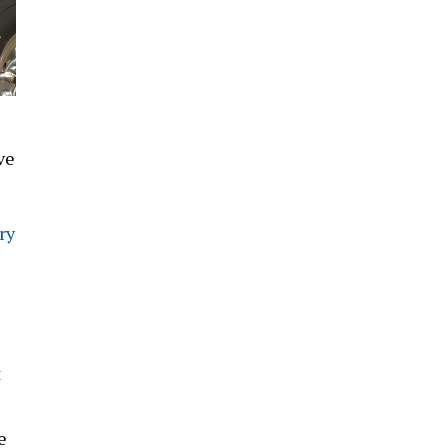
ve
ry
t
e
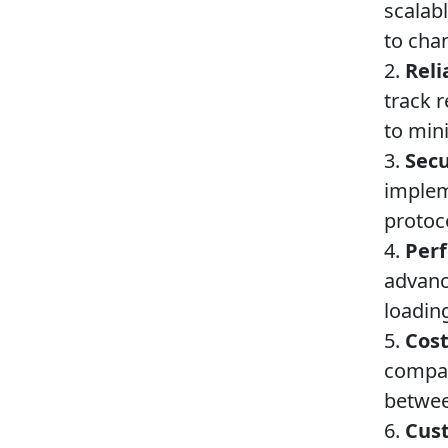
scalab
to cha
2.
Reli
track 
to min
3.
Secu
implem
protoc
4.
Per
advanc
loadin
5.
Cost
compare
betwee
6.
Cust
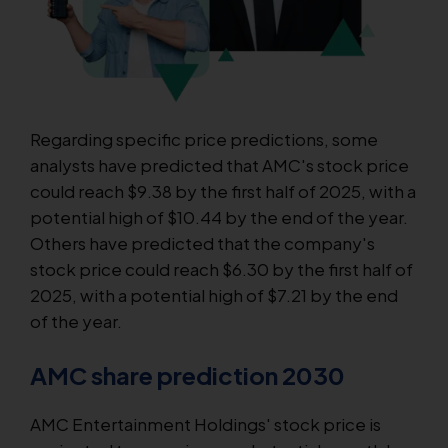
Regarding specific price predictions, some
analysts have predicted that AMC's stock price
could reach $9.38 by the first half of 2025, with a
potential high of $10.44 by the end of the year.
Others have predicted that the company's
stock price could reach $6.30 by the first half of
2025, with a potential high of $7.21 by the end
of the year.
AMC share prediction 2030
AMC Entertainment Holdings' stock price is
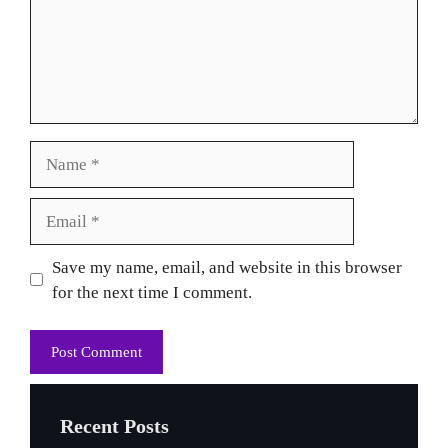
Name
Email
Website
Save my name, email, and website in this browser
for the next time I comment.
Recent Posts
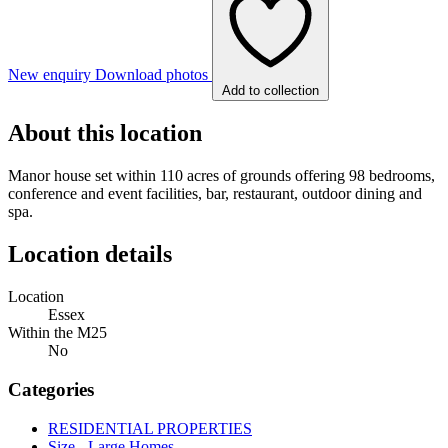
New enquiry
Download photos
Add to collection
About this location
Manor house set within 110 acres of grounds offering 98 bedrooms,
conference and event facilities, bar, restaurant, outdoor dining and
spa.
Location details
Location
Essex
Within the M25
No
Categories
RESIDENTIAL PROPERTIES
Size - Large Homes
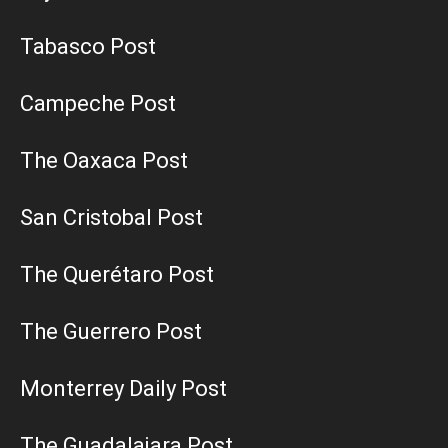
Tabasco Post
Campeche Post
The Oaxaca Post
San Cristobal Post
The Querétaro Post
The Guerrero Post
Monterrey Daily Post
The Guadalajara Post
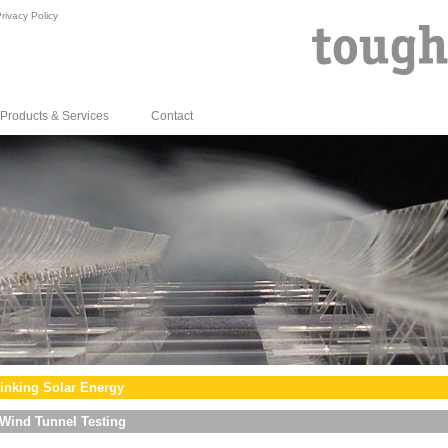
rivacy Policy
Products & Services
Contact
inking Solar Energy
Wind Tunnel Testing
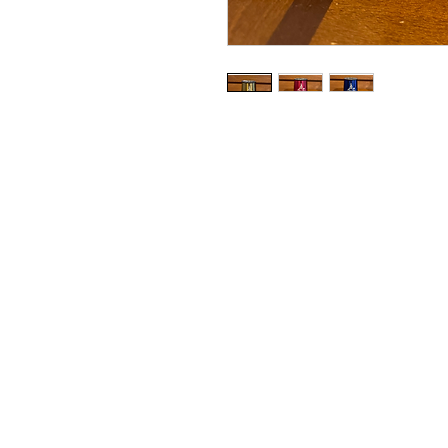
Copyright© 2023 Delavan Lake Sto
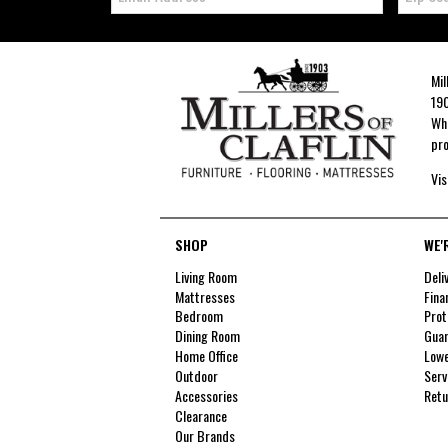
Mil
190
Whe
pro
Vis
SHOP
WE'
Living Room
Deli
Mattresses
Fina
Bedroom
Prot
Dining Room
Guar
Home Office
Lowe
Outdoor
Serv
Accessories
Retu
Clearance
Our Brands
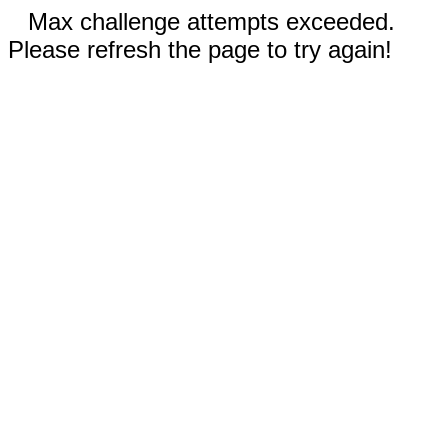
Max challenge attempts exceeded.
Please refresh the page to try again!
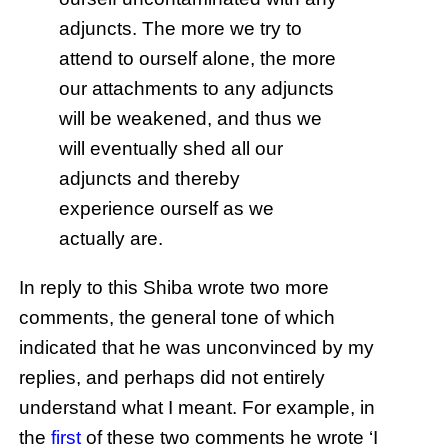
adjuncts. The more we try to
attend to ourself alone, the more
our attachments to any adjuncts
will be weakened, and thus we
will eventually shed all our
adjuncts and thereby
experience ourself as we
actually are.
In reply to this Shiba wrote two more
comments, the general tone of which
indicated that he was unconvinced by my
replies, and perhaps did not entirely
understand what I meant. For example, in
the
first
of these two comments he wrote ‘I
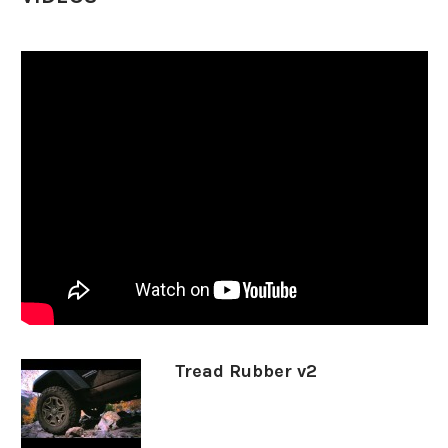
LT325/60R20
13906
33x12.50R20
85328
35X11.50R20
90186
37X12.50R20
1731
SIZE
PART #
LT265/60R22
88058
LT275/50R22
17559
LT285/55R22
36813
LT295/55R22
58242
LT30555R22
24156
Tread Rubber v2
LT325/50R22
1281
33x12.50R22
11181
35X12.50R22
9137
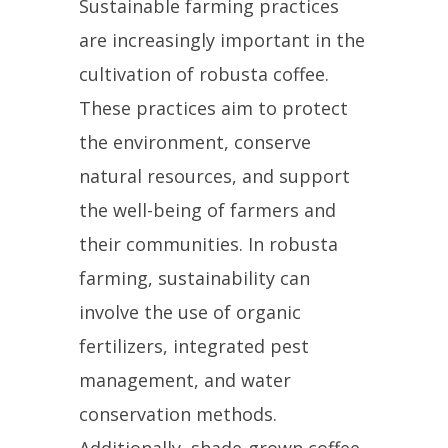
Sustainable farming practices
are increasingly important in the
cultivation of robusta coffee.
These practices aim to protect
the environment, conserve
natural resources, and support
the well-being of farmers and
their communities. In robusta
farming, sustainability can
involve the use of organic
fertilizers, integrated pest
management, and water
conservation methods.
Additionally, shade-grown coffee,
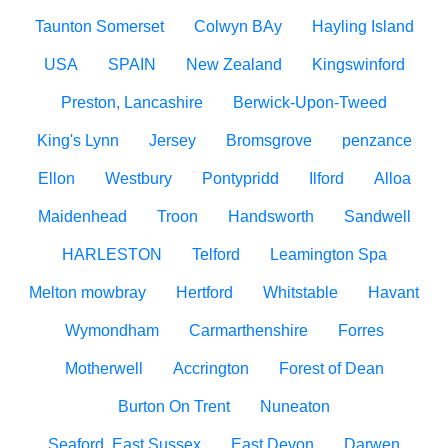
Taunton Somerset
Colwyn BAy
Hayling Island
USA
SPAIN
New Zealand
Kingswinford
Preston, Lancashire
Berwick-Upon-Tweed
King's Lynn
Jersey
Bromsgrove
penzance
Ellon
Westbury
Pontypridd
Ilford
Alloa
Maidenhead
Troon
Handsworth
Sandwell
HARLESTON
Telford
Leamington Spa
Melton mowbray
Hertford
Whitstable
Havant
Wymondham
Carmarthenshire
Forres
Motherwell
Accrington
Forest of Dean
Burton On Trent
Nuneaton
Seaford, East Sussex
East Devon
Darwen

## Description of the task
Rewrite every one of the rows above, putting "arabica" wherever "robusta" appears and keeping all other text unchanged. Leave the pictures out of your answer.

## Response
ve
ry
t
e
scalab
to cha
2.
Reli
track 
to min
3.
Secu
implem
protoc
4.
Per
advanc
loadin
5.
Cost
compare
betwee
6.
Cust
Regarding specific price predictions, some
analysts have predicted that AMC's stock price
could reach $9.38 by the first half of 2025, with a
potential high of $10.44 by the end of the year.
Others have predicted that the company's
stock price could reach $6.30 by the first half of
2025, with a potential high of $7.21 by the end
of the year.
AMC share prediction 2030
AMC Entertainment Holdings' stock price is
Name
Email
Website
Save my name, email, and website in this browser
for the next time I comment.
Recent Posts
New enquiry
Download photos
Add to collection
About this location
Manor house set within 110 acres of grounds offering 98 bedrooms,
conference and event facilities, bar, restaurant, outdoor dining and
spa.
Location details
Location
Essex
Within the M25
No
Categories
RESIDENTIAL PROPERTIES
Size - Large Homes
Tabasco Post
Campeche Post
The Oaxaca Post
San Cristobal Post
The Querétaro Post
The Guerrero Post
Monterrey Daily Post
The Guadalajara Post
rivacy Policy
Products & Services
Contact
inking Solar Energy
Wind Tunnel Testing
Copyright© 2023 Delavan Lake Sto
Mil
190
Whe
pro
Vis
SHOP
WE'
Living Room
Deli
Mattresses
Fina
Bedroom
Prot
Dining Room
Guar
Home Office
Lowe
Outdoor
Serv
Accessories
Retu
Clearance
Our Brands
Max challenge attempts exceeded.
Please refresh the page to try again!
adjuncts. The more we try to
attend to ourself alone, the more
our attachments to any adjuncts
will be weakened, and thus we
will eventually shed all our
adjuncts and thereby
experience ourself as we
actually are.
In reply to this Shiba wrote two more
comments, the general tone of which
indicated that he was unconvinced by my
replies, and perhaps did not entirely
understand what I meant. For example, in
the
first
of these two comments he wrote ‘I
LT325/60R20
13906
33x12.50R20
85328
35X11.50R20
90186
37X12.50R20
1731
SIZE
PART #
LT265/60R22
88058
LT275/50R22
17559
LT285/55R22
36813
LT295/55R22
58242
LT30555R22
24156
Tread Rubber v2
LT325/50R22
1281
33x12.50R22
11181
35X12.50R22
9137
Sustainable farming practices
are increasingly important in the
cultivation of arabica coffee.
These practices aim to protect
the environment, conserve
natural resources, and support
the well-being of farmers and
their communities. In arabica
farming, sustainability can
involve the use of organic
fertilizers, integrated pest
management, and water
conservation methods.
Additionally, shade-grown coffee,
Taunton Somerset
Colwyn BAy
Hayling Island
USA
SPAIN
New Zealand
Kingswinford
Preston, Lancashire
Berwick-Upon-Tweed
King's Lynn
Jersey
Bromsgrove
penzance
Ellon
Westbury
Pontypridd
Ilford
Alloa
Maidenhead
Troon
Handsworth
Sandwell
HARLESTON
Telford
Leamington Spa
Melton mowbray
Hertford
Whitstable
Havant
Wymondham
Carmarthenshire
Forres
Motherwell
Accrington
Forest of Dean
Burton On Trent
Nuneaton
Seaford, East Sussex
East Devon
Darwen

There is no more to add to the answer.